The resolution called for capital punishment to be used only where there is “clear and overwhelming evidence of guilt” and “as justly and as fairly as possible without undue delay, without reference to race, class or status of the guilty.” It also urged the government to utilize “humane means.”

“In that resolution, the messengers made it clear that they believe the Bible teaches that God has given the civil authorities the power to use capital punishment,” said Barrett Duke, vice president of public policy for the Southern Baptist Ethics & Religious Liberty Commission (ERLC). “We are also keenly aware of the potential for irregularities and inconsistency in its application. As a result, we call for clear and overwhelming evidence of guilt and also equity in its application.

“Capital punishment is a very serious matter,” Duke said. “The civil authorities must do all they can to assure appropriate legal protections for those who face it. They must also make sure that even as they exact the ultimate penalty, they do so in a manner that is respectful of the life they are taking. Everyone is created in God’s image. That image deserves all the respect we can give it, even in capital punishment.”

Some justices on the high court seemed to indicate during oral arguments Jan. 7 they believe the three-drug method is constitutional, while others questioned whether there was enough evidence to show the protocol needed to be banned, according to The Washington Post.

“I’m at sea. You claim that this is somehow more painful than some other method. But which? And what’s the evidence for that?” Associate Justice Stephen Breyer told Donald Verrilli, a Washington lawyer who represented the prisoners, The Post reported.

The three-drug protocol can be administered without causing pain, but there is evidence there can be problems, Verrilli said, according to The Post. “That is why in the state of Kentucky it’s unlawful to euthanize animals in the way that it carries out its executions,” he told the justices.

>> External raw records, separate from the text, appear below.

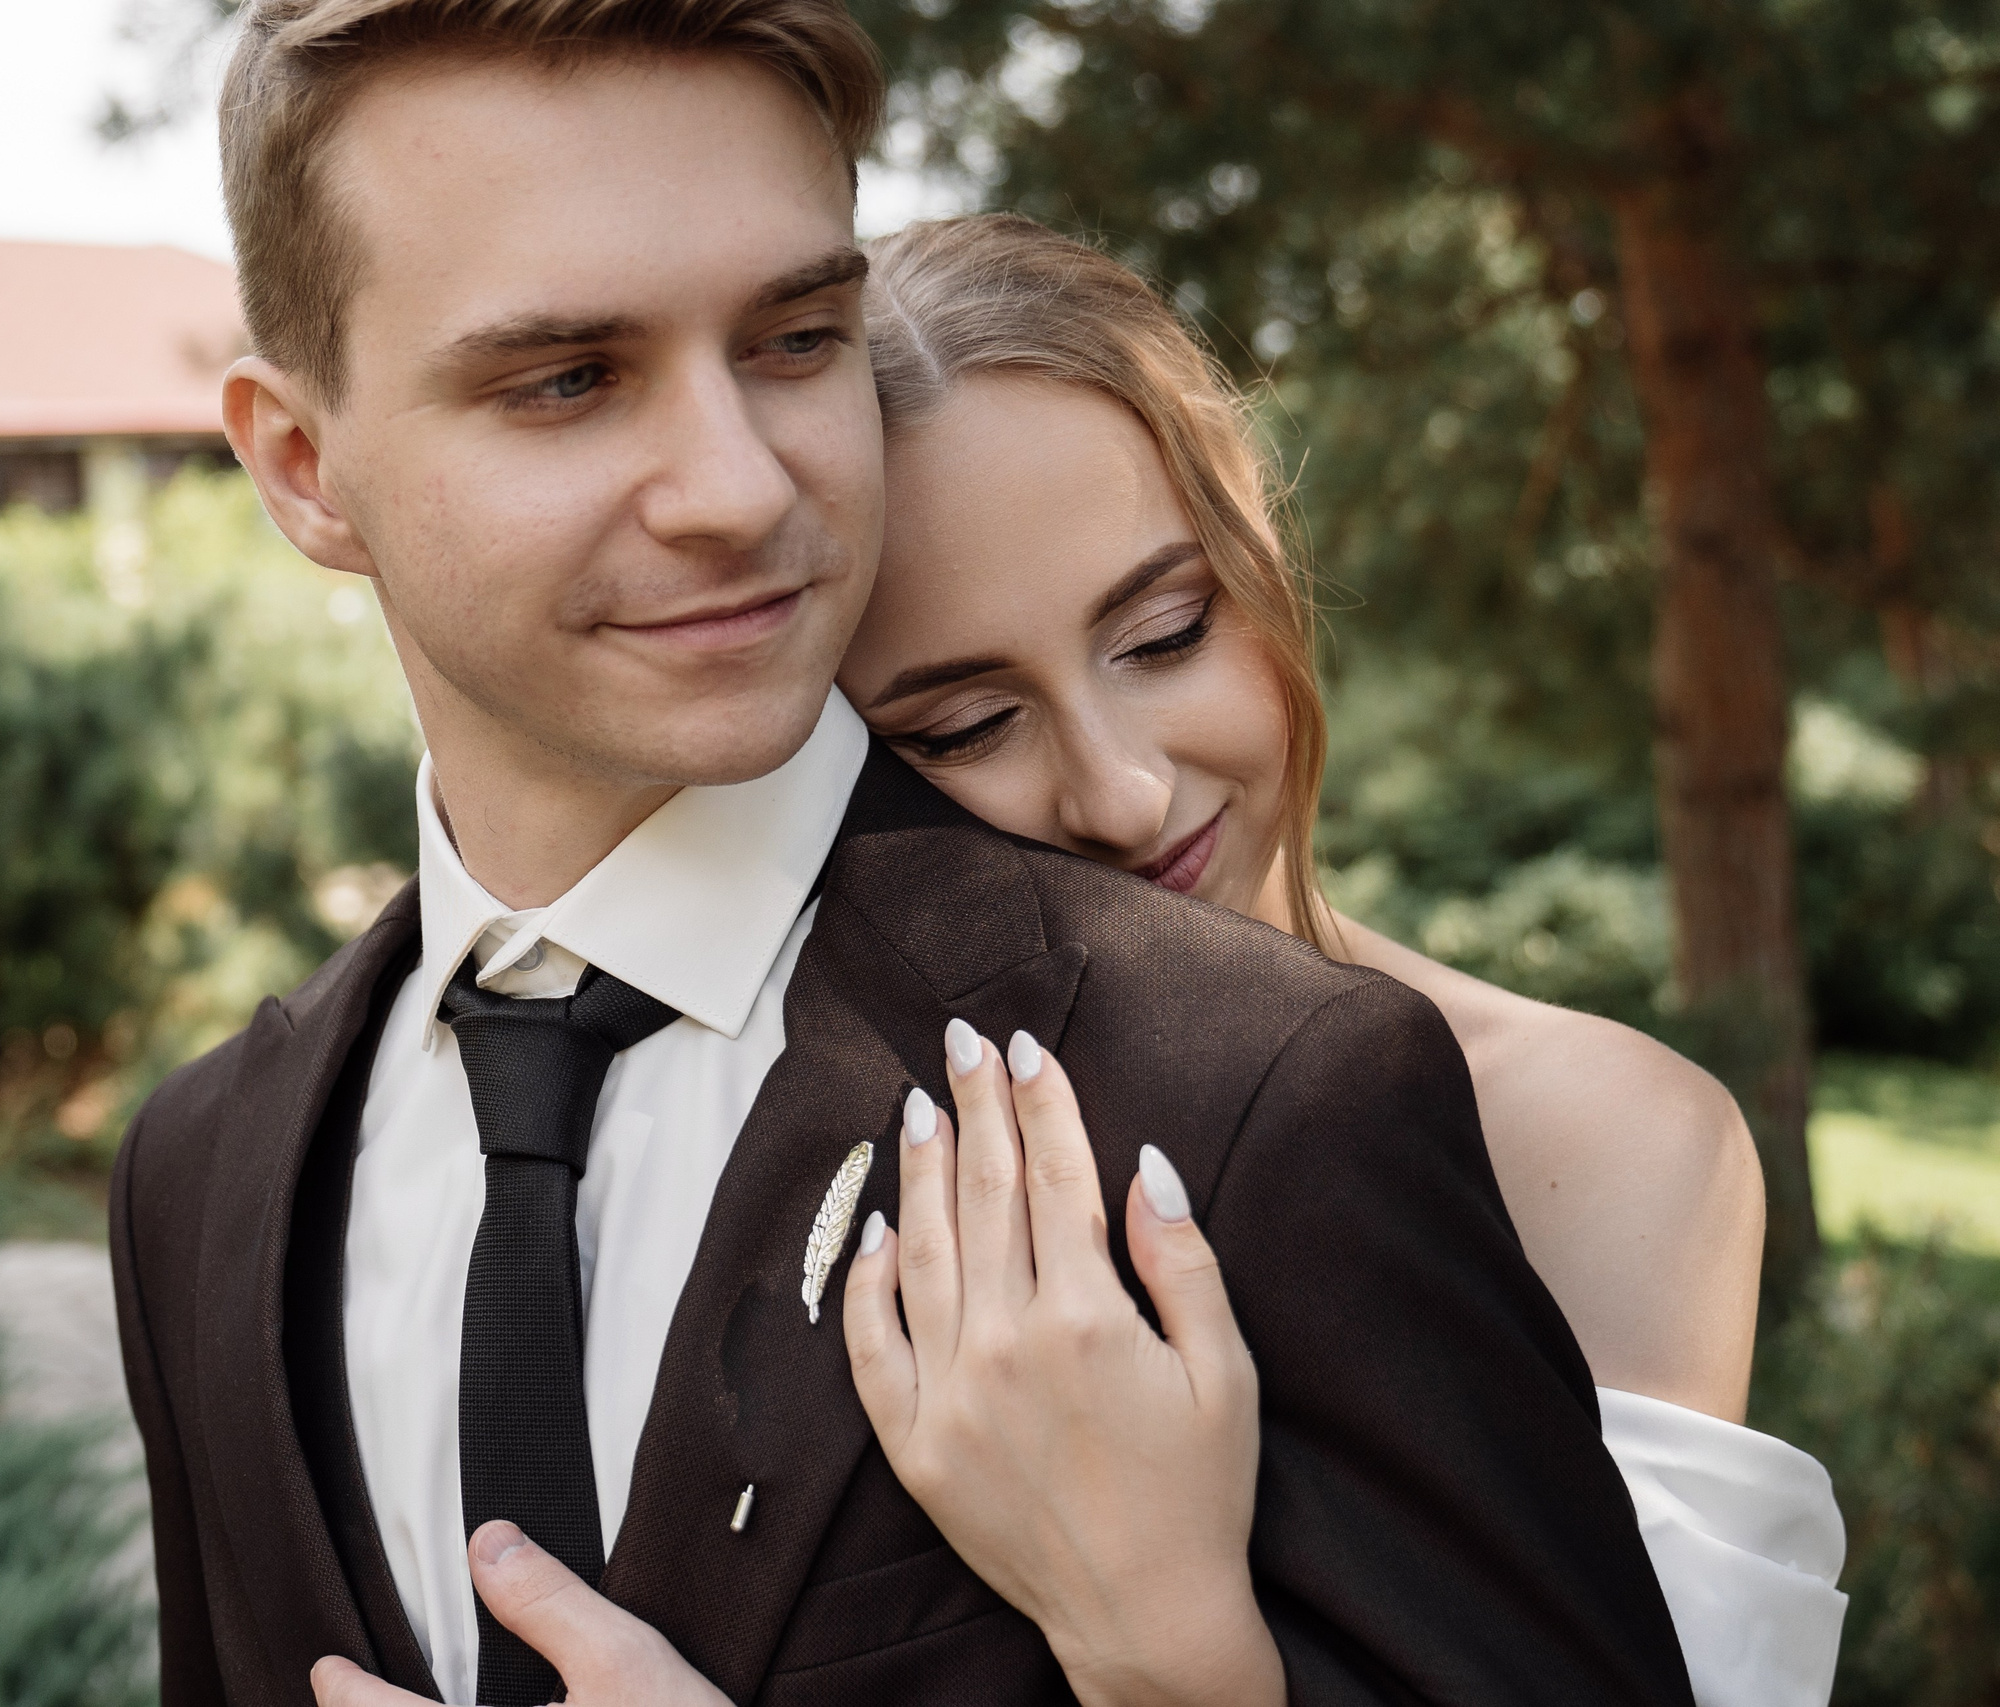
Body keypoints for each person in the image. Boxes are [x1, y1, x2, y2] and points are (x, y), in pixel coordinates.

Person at [110, 4, 1697, 1705]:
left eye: (797, 340)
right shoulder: (203, 1175)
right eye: (568, 380)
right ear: (301, 465)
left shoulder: (1261, 1090)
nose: (733, 490)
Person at [833, 212, 1847, 1706]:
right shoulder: (831, 1161)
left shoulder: (1597, 1148)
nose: (1122, 794)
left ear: (1262, 564)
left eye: (1167, 633)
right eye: (967, 727)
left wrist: (1169, 1656)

Associate Justice Antonin Scalia disagreed when it was suggested the court could return the case to the lower court for a comparison between the three-drug method and other techniques.

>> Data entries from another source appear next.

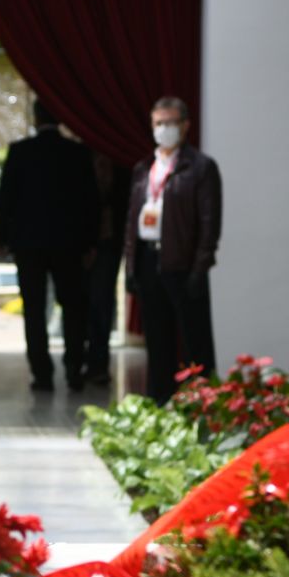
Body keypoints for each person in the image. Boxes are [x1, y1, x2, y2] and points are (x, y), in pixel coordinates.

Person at [0, 100, 98, 391]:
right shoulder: (77, 153)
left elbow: (5, 200)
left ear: (35, 118)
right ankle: (75, 368)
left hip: (29, 245)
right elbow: (90, 201)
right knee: (73, 307)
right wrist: (91, 243)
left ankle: (42, 374)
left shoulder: (20, 151)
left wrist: (0, 239)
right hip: (70, 245)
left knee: (35, 310)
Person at [125, 96, 220, 403]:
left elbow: (209, 223)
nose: (164, 129)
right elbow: (132, 221)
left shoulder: (200, 168)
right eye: (158, 123)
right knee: (158, 342)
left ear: (185, 125)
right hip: (150, 261)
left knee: (195, 345)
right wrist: (130, 267)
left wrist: (199, 267)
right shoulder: (144, 169)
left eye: (170, 123)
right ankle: (160, 405)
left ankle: (201, 409)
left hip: (184, 264)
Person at [82, 146, 130, 385]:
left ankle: (98, 361)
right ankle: (80, 359)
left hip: (109, 242)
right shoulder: (80, 157)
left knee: (102, 303)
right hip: (80, 245)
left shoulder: (121, 161)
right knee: (80, 303)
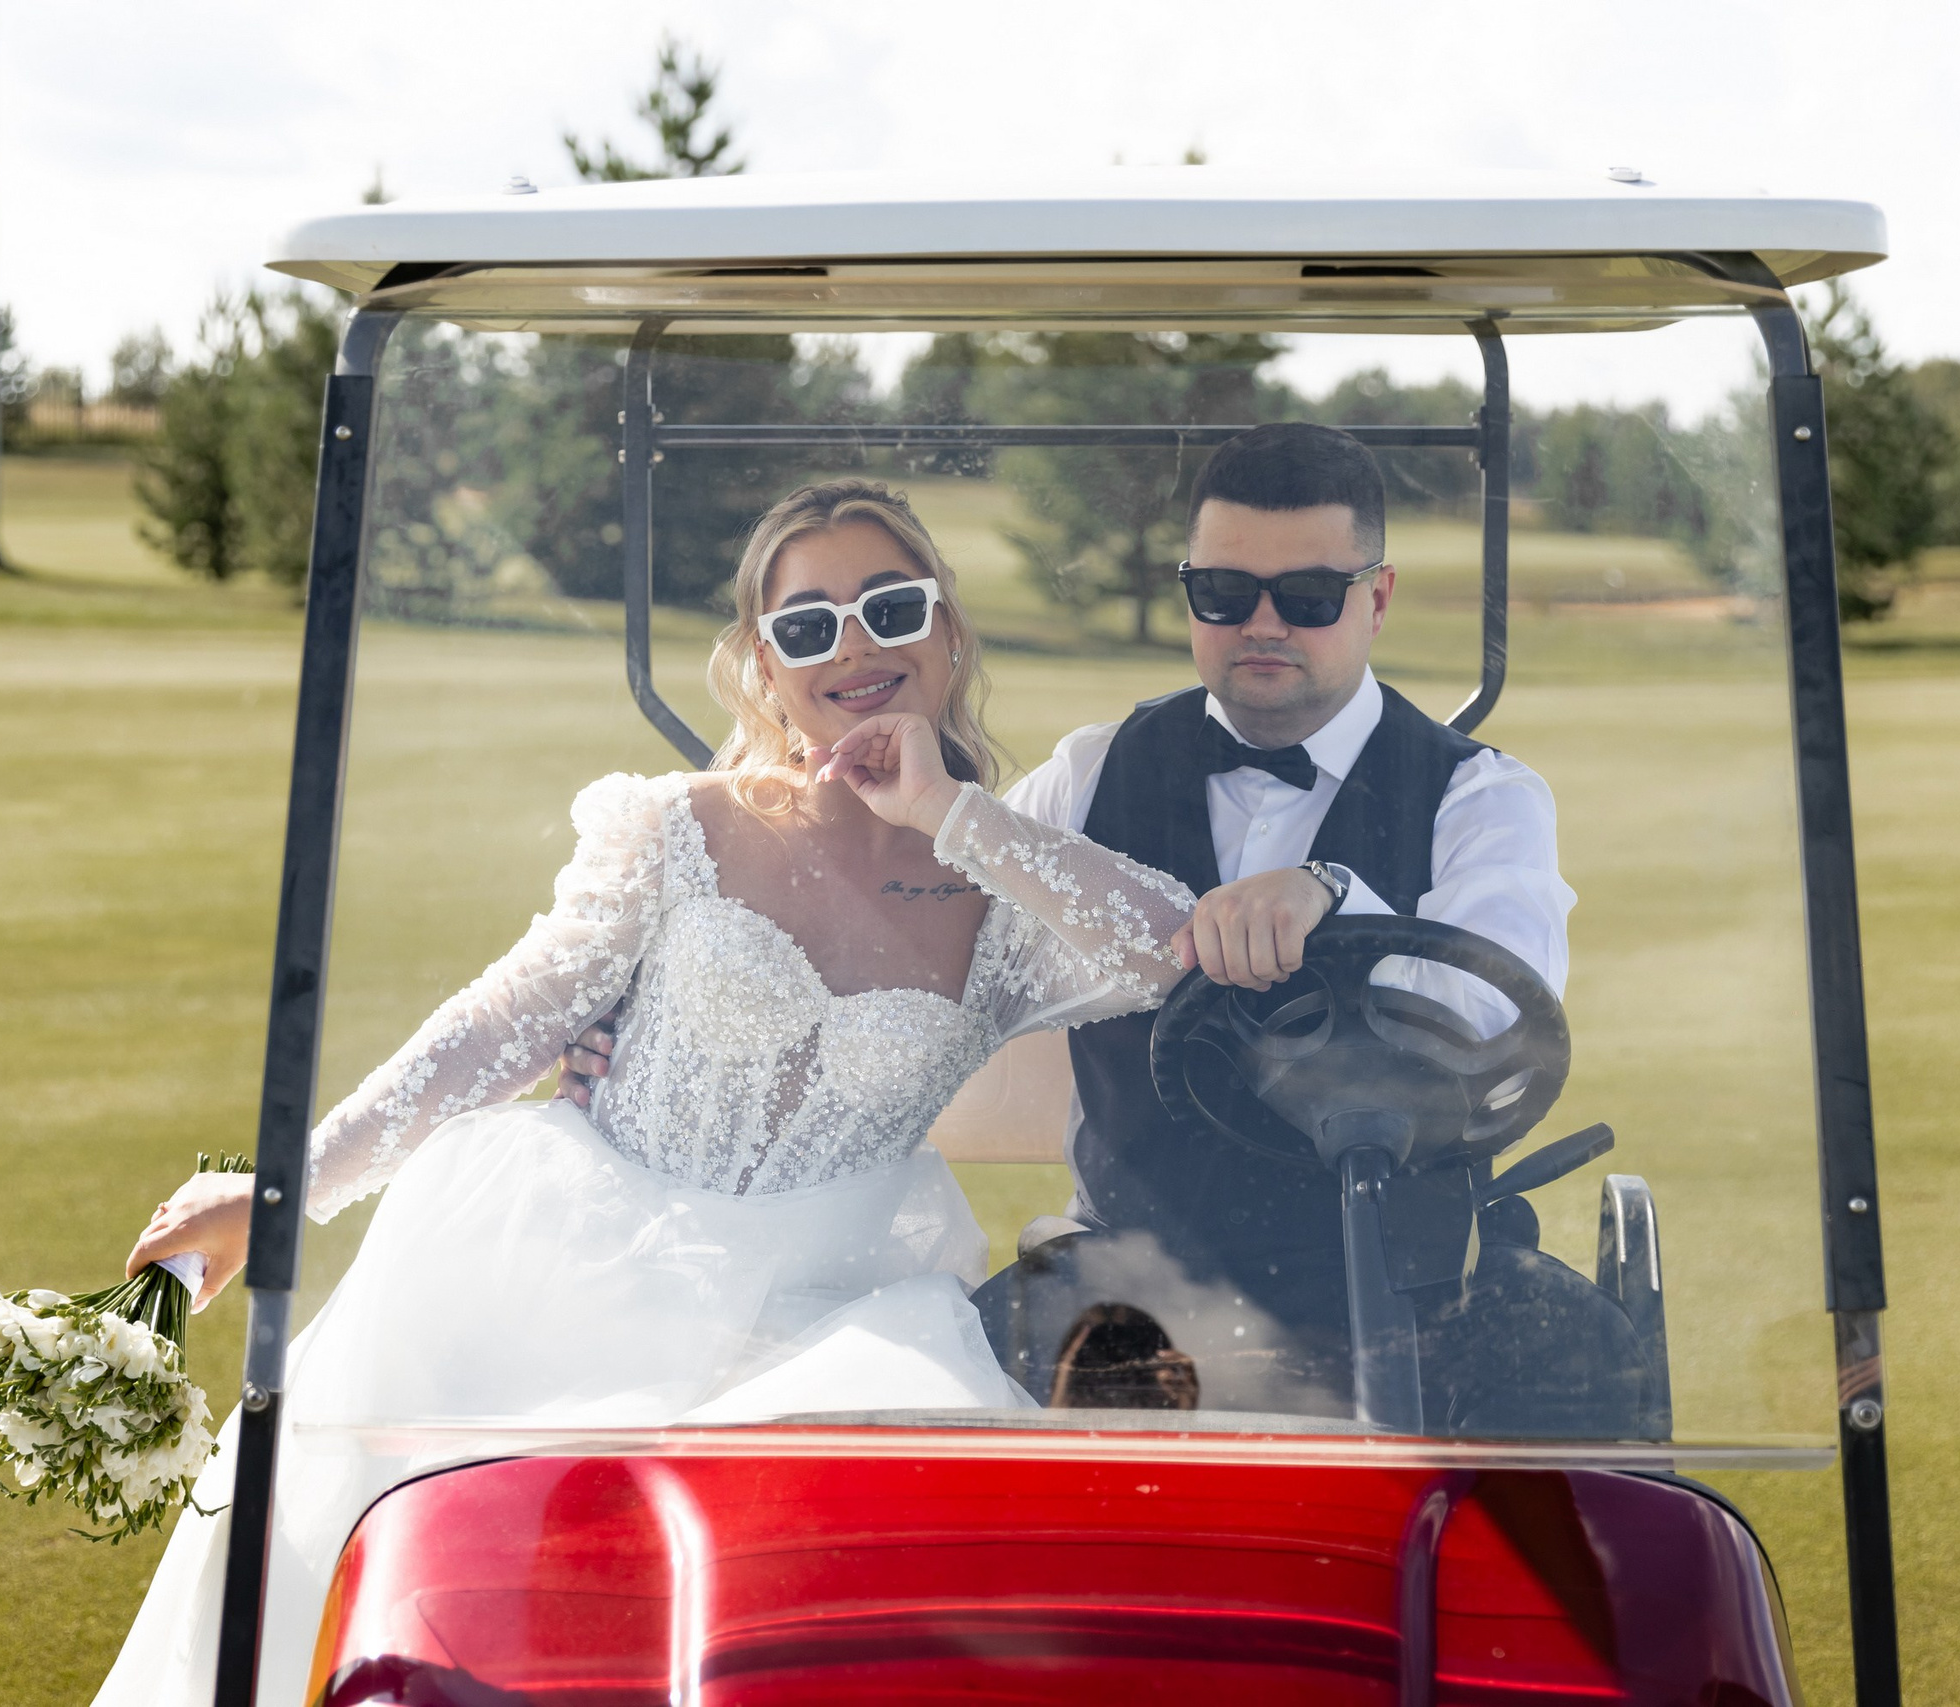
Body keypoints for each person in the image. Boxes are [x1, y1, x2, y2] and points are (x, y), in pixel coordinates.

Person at [92, 478, 1205, 1707]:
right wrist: (293, 1189)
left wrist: (945, 807)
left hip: (830, 1309)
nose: (854, 646)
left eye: (891, 607)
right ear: (761, 669)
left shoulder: (1000, 898)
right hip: (586, 1264)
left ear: (947, 634)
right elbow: (506, 1023)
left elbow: (1168, 946)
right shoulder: (677, 828)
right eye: (806, 625)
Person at [558, 422, 1575, 1416]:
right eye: (1223, 593)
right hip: (1127, 1305)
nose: (1262, 624)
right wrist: (659, 1027)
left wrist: (1334, 892)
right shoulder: (1094, 773)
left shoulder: (1483, 798)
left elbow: (1487, 1013)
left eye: (1307, 596)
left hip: (1395, 1303)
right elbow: (902, 940)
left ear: (1377, 598)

That “could take years,” Scalia said, The Post reported. “Where does this come from, that … in the execution of a person who has been convicted of killing people we must choose the least painful method possible? Is that somewhere in our Constitution?”

Death row prisoners Ralph Baze and Thomas Bowling challenged the method. Both men were convicted of double homicides and given the death penalty in Kentucky. Baze killed a Powell County deputy and sheriff, while Bowling murdered a couple with a young son.

The ERLC provides explanations of the biblical arguments in support of capital punishment at its website, www.erlc.com.